Day two of new meds. Lets see how they do as my body adjusts. All I know is that I stayed up way to late writing last night and only had a nap. That nap though was just long enough for a nightmare to start however. Quinn was taking me to the park, I was a little girl again. We had my sisters in tow. As the sun starts to come out more and more from the clouds I can see Quinn giving the rest of my siblings juice and sunblock, while he tosses me a hat after the youngest asked about me. It was starting out great but then it turned darker. He took me to the side the furry written in his face right down to his clenched fists. If I knew you were a chug I would have never stayed with your mother. I wouldn’t be trapped with such a vile woman. With this his hand grabbed my upper arm hard enough to bruise me as he shook me. You will learn to be a good little girl and stop running your mouth. You talk way to damn much, if i hooked the car up to your mouth instead of the alternator I wouldnt need fucking fuel.

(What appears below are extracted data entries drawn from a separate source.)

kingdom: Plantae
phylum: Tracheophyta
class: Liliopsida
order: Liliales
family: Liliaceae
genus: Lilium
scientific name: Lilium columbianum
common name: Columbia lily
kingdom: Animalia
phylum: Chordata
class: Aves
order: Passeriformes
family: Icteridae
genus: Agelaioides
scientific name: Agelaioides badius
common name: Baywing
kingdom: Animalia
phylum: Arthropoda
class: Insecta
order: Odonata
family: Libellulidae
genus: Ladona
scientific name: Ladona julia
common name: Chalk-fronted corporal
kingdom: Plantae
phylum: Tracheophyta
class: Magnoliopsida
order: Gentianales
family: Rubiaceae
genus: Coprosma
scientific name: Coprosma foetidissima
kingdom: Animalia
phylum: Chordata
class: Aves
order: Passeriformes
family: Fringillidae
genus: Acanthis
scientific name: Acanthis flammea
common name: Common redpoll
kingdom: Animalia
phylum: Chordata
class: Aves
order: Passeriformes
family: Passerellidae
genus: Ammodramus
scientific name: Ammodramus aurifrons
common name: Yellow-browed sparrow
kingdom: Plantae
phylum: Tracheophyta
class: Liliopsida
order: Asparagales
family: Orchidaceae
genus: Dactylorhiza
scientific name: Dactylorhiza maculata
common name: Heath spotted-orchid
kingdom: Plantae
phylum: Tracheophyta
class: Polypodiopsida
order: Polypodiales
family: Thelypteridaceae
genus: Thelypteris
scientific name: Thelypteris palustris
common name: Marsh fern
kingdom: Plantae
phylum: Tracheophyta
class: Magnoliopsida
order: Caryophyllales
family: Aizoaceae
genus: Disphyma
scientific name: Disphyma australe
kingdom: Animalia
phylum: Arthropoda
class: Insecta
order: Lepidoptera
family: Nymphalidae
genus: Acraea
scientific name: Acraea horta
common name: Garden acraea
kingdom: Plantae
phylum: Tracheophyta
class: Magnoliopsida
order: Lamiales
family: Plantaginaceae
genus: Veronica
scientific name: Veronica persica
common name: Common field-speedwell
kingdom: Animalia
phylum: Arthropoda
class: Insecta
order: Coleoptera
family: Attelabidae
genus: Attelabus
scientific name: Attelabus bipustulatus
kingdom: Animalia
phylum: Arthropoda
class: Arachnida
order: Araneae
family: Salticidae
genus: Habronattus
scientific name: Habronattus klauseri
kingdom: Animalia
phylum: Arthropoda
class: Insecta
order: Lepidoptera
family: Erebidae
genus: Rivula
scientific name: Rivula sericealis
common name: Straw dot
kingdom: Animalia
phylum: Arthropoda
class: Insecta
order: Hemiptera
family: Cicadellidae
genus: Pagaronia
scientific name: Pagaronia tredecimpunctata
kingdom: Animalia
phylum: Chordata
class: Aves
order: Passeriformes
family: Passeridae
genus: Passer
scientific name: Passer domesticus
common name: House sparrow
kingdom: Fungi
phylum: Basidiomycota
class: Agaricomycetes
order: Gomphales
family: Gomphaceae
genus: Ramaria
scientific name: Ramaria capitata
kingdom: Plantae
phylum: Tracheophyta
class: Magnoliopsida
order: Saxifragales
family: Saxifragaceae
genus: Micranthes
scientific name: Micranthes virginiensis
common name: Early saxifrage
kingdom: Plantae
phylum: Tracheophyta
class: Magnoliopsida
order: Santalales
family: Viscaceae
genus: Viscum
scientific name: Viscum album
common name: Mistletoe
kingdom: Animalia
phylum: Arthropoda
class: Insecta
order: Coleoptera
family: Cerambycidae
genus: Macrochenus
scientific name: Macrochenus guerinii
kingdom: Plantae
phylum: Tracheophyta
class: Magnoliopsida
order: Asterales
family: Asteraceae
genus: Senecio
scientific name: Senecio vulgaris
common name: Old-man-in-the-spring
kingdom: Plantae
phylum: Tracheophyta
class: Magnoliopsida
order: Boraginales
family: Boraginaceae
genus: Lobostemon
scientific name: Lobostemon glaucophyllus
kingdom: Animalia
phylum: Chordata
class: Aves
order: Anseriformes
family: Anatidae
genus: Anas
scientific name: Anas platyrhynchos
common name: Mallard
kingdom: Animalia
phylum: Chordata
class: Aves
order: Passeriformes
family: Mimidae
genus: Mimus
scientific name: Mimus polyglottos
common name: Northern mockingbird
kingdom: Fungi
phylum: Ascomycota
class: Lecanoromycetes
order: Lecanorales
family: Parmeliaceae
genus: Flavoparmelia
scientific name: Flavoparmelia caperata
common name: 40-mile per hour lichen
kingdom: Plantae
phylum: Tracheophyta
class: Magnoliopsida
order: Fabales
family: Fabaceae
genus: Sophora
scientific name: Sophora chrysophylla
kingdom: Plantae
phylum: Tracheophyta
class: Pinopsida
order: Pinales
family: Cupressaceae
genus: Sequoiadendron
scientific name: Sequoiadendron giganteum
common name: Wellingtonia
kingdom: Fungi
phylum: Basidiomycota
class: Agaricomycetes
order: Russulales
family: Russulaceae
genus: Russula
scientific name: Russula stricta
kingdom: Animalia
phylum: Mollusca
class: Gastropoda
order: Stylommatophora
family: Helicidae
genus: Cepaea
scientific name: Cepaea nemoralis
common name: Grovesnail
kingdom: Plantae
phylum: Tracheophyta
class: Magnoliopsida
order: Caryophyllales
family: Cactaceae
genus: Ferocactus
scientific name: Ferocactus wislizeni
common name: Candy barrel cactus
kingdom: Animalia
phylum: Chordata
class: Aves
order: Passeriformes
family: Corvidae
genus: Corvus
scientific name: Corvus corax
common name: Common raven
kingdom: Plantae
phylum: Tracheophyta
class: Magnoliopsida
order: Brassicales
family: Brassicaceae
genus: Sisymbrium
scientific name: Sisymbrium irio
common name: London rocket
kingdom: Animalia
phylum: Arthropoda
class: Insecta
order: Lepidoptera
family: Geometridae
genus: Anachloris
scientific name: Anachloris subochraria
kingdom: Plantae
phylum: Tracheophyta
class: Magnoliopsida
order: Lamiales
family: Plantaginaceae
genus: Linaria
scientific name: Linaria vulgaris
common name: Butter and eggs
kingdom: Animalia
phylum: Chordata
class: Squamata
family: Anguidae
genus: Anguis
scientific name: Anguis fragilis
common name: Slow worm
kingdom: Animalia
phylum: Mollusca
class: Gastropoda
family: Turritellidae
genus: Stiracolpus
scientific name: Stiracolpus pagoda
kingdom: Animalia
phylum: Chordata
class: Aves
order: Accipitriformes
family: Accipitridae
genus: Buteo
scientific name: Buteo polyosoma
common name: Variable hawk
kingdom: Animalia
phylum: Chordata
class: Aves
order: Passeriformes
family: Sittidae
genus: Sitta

Thankfully I was getting restless or upset enough that my service dog Peace decided it was time to wake me up. The thing is, while it was a nightmare it was partly true. I was mocked often for how much I would talk, would be told to shut up, how the energizer bunny couldn’t keep up with my mouth…. every single time one of these things came from someone’s mouth it made me grow more and more shy. More and more withdrawn. I was taught something was broken with me. My siblings and cousins getting bigger gifts at birthdays and Christmas. One year they got concert tickets while I got a couple new novels. Don’t get me wrong I love to read, but most children would catch this at christmas and wonder if they had been to bad for Santa to give them a ticket to. I would spend hours every day after school doing homework because it never met my parent’s standards, until it was to much work to keep me inside and then it was “it will have to be good enough for your teacher, go away”. There was even a period where I lost control of my temper, I was eight. This was after my mother had put her foot through the dry wall. I refused to go away, I needed to be heard. I had to much bottled up and the logic didn’t add up. It never added up. I was on the stairs while she was at the landing, getting more and more mad. Threatening to tell Quinn I was the one who made the hole in the wall. I had zero intrest in her lies anymore that day. I learned though to take it when dad got home. He just lifted me, carried me upstairs and lifted me to the top of my bunk bed in the room I shared with one of my siblings, yet instead of the top of my bed i landed on the other side of the room. He just picked me up and told me to shut the fuck up and calm down then we can talk and dropped me on the top bunk this time.
I tried to climb down but my one arm hurt to much. I had been crying for a couple hours by then from pain and very clearly saying I was hurt. It took six hours for me to be offered tylenol. I had been crying that whole time and curled up trying to make it so my arm didn’t hurt as much. I also really needed to pee but i was stuck. It wasn’t till the next day when the bruise finally started to show that I was taken to a walk in. They promptly sent me to the ER. I had broken my humerus bone… the big one in your arm connected to the shoulder. I sheered it right accross just inches below my shoulder. or would it be more accurate to say my dad broke it. I left in a special sling cause my parents didnt want the full upper body cast. I already was starting to stink like a teenager to them.
I no longer danced that year, and I was good. The teachers treated me like everyone else. It was so novel. So instead I had to sit with my mom and watch them dance while she told me I was getting fat, i needed to watch what I eat. Issue is I was never inside unless I had to be. EVER. No matter the weather. I would go as far as I was allowed to walk/ride my bike/rollerblade and stay in that area, far from them as I could get. Trust me I did not step out of line again for years. So not only was i athletic but I was also actually under weight. Some foods felt wrong in my mouth and would make me gag. I would still be forced to finish the food and often ended up throwing it up. I learned in 2019 that my mother and father had refused to get me assessed for autism. i was verbally delayed, withdrawn, prefered to play with the younger kids maybe a couple grades younger, or better yet find some place to be alone and read. Even as school I was the outcast. The child picked on. When it came time for the last xray we were informed i needed surgery to rebrake it and put a pin in it as it had healed wrong as they had feared when my parents refused the cast i needed. They also said no to the surgery and said when I was an adult I could get it fixed they were going home. It never made sense to me why as a kid i was the only one without a regular dr. I think we can all clearly see why at this point.
So now I have these dark memories chacing me today. My service dog keeping me grounded and from getting lost in the total recall of those memories while I sit here and cry. Not just from the fact that the weather changed sharply again today and has given me a migraine but because my mind wont let me be. I am wearing my elastics on my wrist again and snapping them a fair bit and food, forget it. I tried and two bites in I wanted to puke. I fell asleep on the arm that never healed properly last night and its a little tender today, it’s probably what triggered the memory. I just dont want other, worse ones to jump out. Ive been to far down the depression hole for a few months now to be able to take that. Especially when you factor in that soon the anniversary of the day my child died in my arms at four after a long hospital battle is around the corner. Im not sure I could take more right now. I am to raw, in to much pain mentally, and physicially and a migraine on top of it. Yet I am to scared to sleep right now.